Rural Spotlight

Medicaid Saves Lives

Appalachian advocates draw on personal experience

In the Summer of 2025, Congress and the president cut over a trillion dollars from Medicaid health insurance. Marcia Dinkins wants everyone to understand the life-and-death consequences.

This year, Dinkins’ adult daughter in rural Michigan was hospitalized multiple times with a raging infection of her pancreas, spleen, and gallbladder.

Surgery saved her daughter’s life. That surgery was possible because of Medicaid.

Dinkins is a parent and grandparent who does everything possible to protect the health and safety of her loved ones. When her kids were young, poor air quality and environmental hazards caused the family physical, mental, and financial anguish. Now, her three adult children have serious medical issues, including seizures and pulmonary embolisms.

The Dinkins family isn’t the only one impacted by federal healthcare policy. She founded the Black Appalachian Coalition to close race and gender health disparities. Through her work in the Bluegrass region of Kentucky, she met Linda Brown. Like Dinkins, Brown is a staunch advocate for affordable health care, driven by personal experience.

Brown had a medical emergency and spent nine days in the hospital. “I didn’t know if I would live, yet I never had to wonder how I would pay. Medicaid and the Affordable Care Act saved my life,” she said. “[Affordable health care] let me focus on healing, on breathing, on being a mother, instead of drowning in fear of medical bills.” 

As Brown recovered, she felt hopeful. She could take care of herself and her son, and help others in the community. 

Now, she’s a Black Appalachian Coalition trainer and supports people to share their story and point us towards solutions. Ten million Americans will lose health care coverage because of the federal cuts. Without medical coverage and funding for health care institutions, people will lose access to maternal health care, mental health and drug treatment, and preventative and primary care. Health care providers will cut services or shut down.

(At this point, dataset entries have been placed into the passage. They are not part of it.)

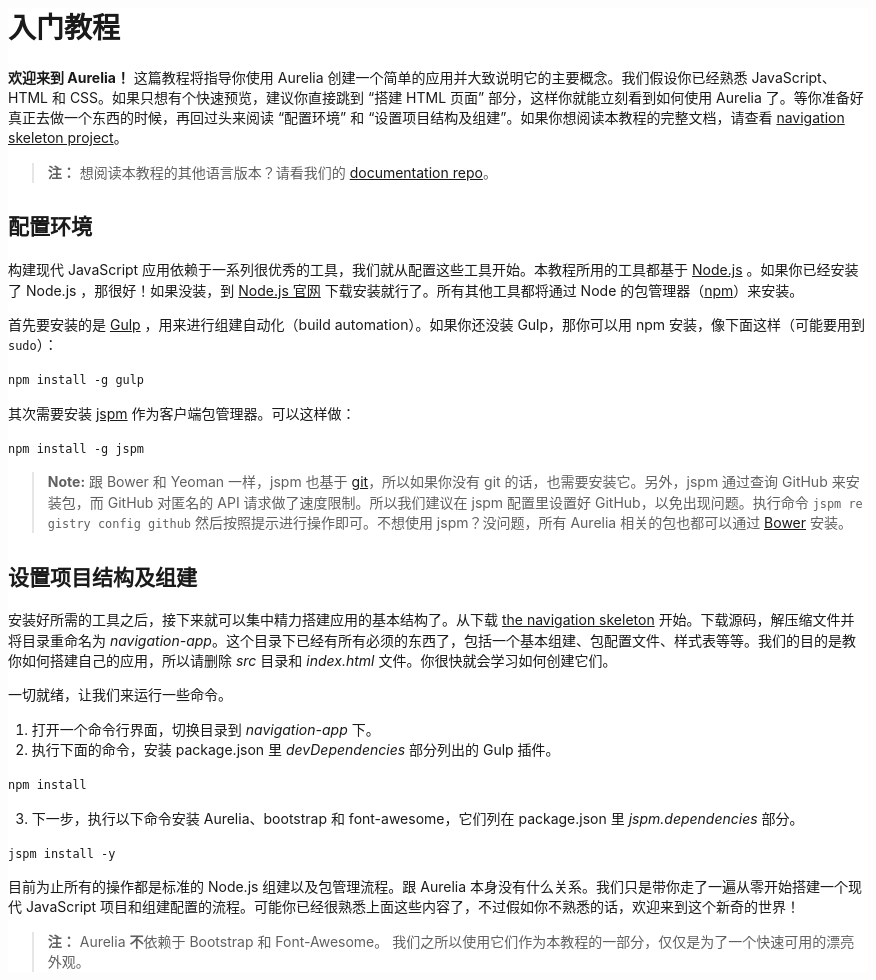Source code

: # 入门教程

**欢迎来到 Aurelia！** 这篇教程将指导你使用 Aurelia 创建一个简单的应用并大致说明它的主要概念。我们假设你已经熟悉 JavaScript、HTML 和 CSS。如果只想有个快速预览，建议你直接跳到 “搭建 HTML 页面” 部分，这样你就能立刻看到如何使用 Aurelia 了。等你准备好真正去做一个东西的时候，再回过头来阅读 “配置环境” 和 “设置项目结构及组建”。如果你想阅读本教程的完整文档，请查看 [navigation skeleton project](https://github.com/aurelia/skeleton-navigation/releases)。

> **注：** 想阅读本教程的其他语言版本？请看我们的 [documentation repo](https://github.com/aurelia/documentation)。

## 配置环境

构建现代 JavaScript 应用依赖于一系列很优秀的工具，我们就从配置这些工具开始。本教程所用的工具都基于 [Node.js](http://nodejs.org/) 。如果你已经安装了 Node.js ，那很好！如果没装，到 [Node.js 官网](http://nodejs.org/) 下载安装就行了。所有其他工具都将通过 Node 的包管理器（[npm](https://docs.npmjs.com/getting-started/what-is-npm)）来安装。

首先要安装的是 [Gulp](http://gulpjs.com/) ，用来进行组建自动化（build automation）。如果你还没装 Gulp，那你可以用 npm 安装，像下面这样（可能要用到 `sudo`）：

  ```shell
  npm install -g gulp
  ```

其次需要安装 [jspm](http://jspm.io/) 作为客户端包管理器。可以这样做：

  ```shell
  npm install -g jspm
  ```

> **Note:** 跟 Bower 和 Yeoman 一样，jspm 也基于 [git](http://git-scm.com/)，所以如果你没有 git 的话，也需要安装它。另外，jspm 通过查询 GitHub 来安装包，而 GitHub 对匿名的 API 请求做了速度限制。所以我们建议在 jspm 配置里设置好 GitHub，以免出现问题。执行命令 `jspm registry config github` 然后按照提示进行操作即可。不想使用 jspm？没问题，所有 Aurelia 相关的包也都可以通过 [Bower](http://bower.io/) 安装。

## 设置项目结构及组建

安装好所需的工具之后，接下来就可以集中精力搭建应用的基本结构了。从下载 [the navigation skeleton](https://github.com/aurelia/skeleton-navigation/releases) 开始。下载源码，解压缩文件并将目录重命名为 _navigation-app_。这个目录下已经有所有必须的东西了，包括一个基本组建、包配置文件、样式表等等。我们的目的是教你如何搭建自己的应用，所以请删除 _src_ 目录和 _index.html_ 文件。你很快就会学习如何创建它们。

一切就绪，让我们来运行一些命令。

1. 打开一个命令行界面，切换目录到 _navigation-app_ 下。
2. 执行下面的命令，安装 package.json 里 _devDependencies_ 部分列出的 Gulp 插件。

  ```shell
  npm install
  ```
3. 下一步，执行以下命令安装 Aurelia、bootstrap 和 font-awesome，它们列在 package.json 里 _jspm.dependencies_ 部分。

  ```shell
  jspm install -y
  ```

目前为止所有的操作都是标准的 Node.js 组建以及包管理流程。跟 Aurelia 本身没有什么关系。我们只是带你走了一遍从零开始搭建一个现代 JavaScript 项目和组建配置的流程。可能你已经很熟悉上面这些内容了，不过假如你不熟悉的话，欢迎来到这个新奇的世界！

> **注：** Aurelia **不**依赖于 Bootstrap 和 Font-Awesome。 我们之所以使用它们作为本教程的一部分，仅仅是为了一个快速可用的漂亮外观。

“We will see an increase in emergency room visits, and the burden of the costs will be shifted to already stretched communities,” she said. Dinkins notes that hospitals rely on Medicaid payments to remain open. Rural areas already experience slow care, but with the cuts, we will have no care, she continued.

Rural residents are demanding that Congress reverse cuts, expand coverage, lower prescription drug prices, and ensure access to health care. “The current attacks on Medicaid are not just policy choices,” Dinkins said. “They are signing people’s death certificates before they ever see a physician, denying them the prescriptions and care that could save their lives.”